Mehrdad Sedaghat-Baghbani
Assistant Professor
Florida Atlantic University
Having a logical and possible image of the future keeps us safe from natural disasters and leads us to welcome new opportunities. Through speculative design, we can propose future scenarios that we prefer rather than one we just encounter. Benjamin Bratton writes that “Speculative design confronts an uncertain and ambiguous future and seeks to give it shape.”
Design is a future-oriented discipline that goes beyond traditional realms of production and communication. It is expected that design plays a greater role of socio-technical intervention. Synchronizing design students and the educational system with these emerging demands has always been one of the main challenges of design educators.

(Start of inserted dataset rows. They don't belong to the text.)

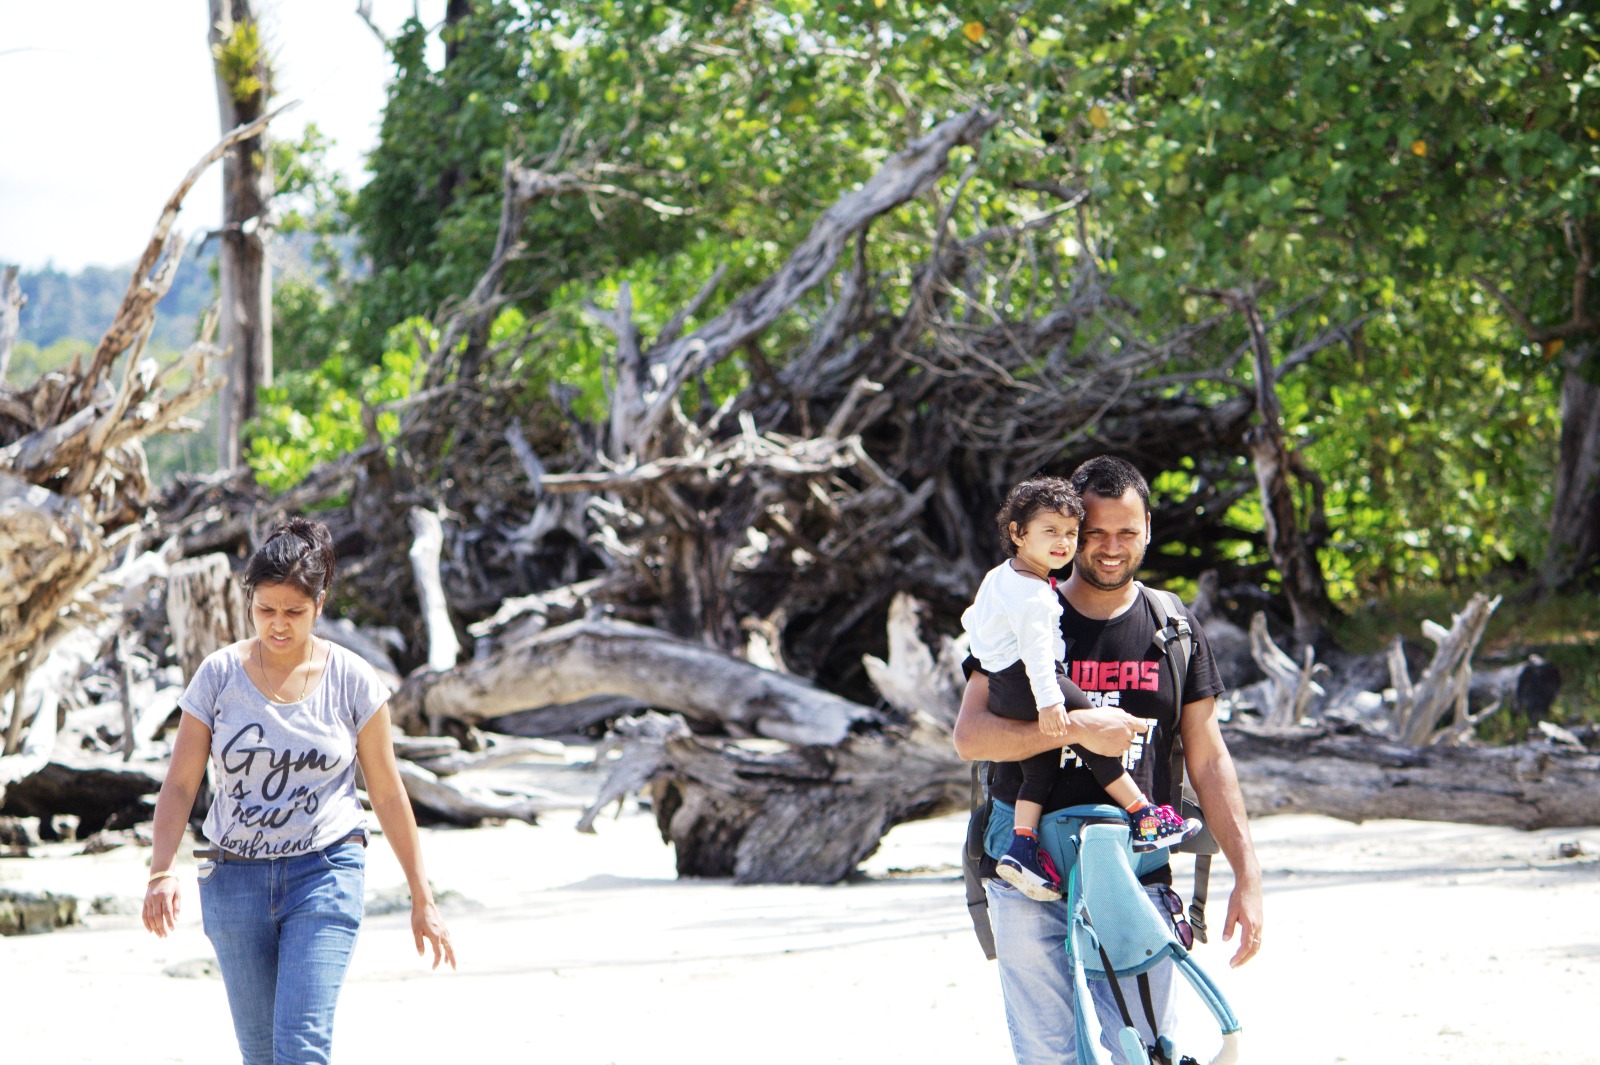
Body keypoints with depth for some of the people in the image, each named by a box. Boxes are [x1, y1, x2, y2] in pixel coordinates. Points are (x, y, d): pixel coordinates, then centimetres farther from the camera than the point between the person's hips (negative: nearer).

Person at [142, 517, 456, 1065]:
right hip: (235, 879, 2)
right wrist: (161, 872, -18)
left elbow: (388, 794, 4)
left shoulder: (352, 681, -3)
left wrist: (422, 898, 6)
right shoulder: (218, 675, -1)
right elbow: (180, 784, -2)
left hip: (326, 874, -2)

According to Dunne and Raby in their book Speculative Everything, designers should not just address issues of today, but also take a look into the future and ask, “How can we address future challenges with design?” In design education, it is vital to bring future thinking into class projects not only to introduce students to larger disciplinary conversations but also to provide them with critical tools to map a satisfying picture of the future as designer citizens. But it is important to understand that speculative design is not a prediction of the future. Rather, it creates a narrative of possible future realities that help us question the possible implications for all aspects of society.

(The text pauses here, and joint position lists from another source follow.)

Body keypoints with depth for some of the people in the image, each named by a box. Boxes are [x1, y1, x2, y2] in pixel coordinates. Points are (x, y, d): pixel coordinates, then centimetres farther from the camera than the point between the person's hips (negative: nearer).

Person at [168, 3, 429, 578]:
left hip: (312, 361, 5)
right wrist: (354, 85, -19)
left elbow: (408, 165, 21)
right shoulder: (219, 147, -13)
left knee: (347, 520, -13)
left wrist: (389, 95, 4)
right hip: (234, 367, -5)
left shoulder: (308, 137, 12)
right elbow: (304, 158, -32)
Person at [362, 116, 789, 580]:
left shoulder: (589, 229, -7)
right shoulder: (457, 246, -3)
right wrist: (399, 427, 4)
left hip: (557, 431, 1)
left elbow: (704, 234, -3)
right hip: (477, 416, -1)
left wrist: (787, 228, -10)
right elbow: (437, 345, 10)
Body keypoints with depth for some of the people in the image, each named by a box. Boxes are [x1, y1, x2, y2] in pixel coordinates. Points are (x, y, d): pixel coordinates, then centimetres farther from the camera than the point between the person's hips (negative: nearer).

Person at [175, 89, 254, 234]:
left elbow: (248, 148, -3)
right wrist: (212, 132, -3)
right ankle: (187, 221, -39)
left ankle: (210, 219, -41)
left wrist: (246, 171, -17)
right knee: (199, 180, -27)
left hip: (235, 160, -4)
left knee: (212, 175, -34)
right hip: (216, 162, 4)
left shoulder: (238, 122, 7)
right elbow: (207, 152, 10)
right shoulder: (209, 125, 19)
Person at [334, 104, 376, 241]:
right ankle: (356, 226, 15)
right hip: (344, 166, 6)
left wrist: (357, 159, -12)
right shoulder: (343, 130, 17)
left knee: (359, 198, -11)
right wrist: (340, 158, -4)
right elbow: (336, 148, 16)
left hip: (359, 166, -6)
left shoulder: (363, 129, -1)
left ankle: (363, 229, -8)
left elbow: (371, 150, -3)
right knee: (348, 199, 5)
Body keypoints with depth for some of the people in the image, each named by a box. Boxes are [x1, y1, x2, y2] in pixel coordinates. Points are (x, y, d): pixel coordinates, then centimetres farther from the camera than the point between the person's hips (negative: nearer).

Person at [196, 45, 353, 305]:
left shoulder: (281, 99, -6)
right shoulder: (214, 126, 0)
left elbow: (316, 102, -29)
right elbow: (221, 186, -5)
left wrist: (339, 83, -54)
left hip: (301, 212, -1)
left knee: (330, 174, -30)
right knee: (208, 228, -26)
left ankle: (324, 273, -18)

In the course of an exercise in problem-solving and macro approaches to projects in an undergraduate level visual design course at Florida Atlantic University, students were asked to speculate about a product of the future by analyzing a current advanced technology. By studying the path of emergence and the development of that technology to date, they were able to speculate about the direction of this progress over a period of twenty years. Being careful to avoid temptations for fantasy, they were able to envision a future that is plausible and probable, but not impossible. In a four-week long project, the outcomes were various future products for society that were presented as prototypes and posters by the students in the class.
This presentation addresses the methods and processes we used to design the future as a Graphic Design class project, and it showcases several student projects in order to have a better understanding of the process.
This research was presented at the Design Incubation Colloquium 7.3: Florida Atlantic University on Saturday, April 10, 2021.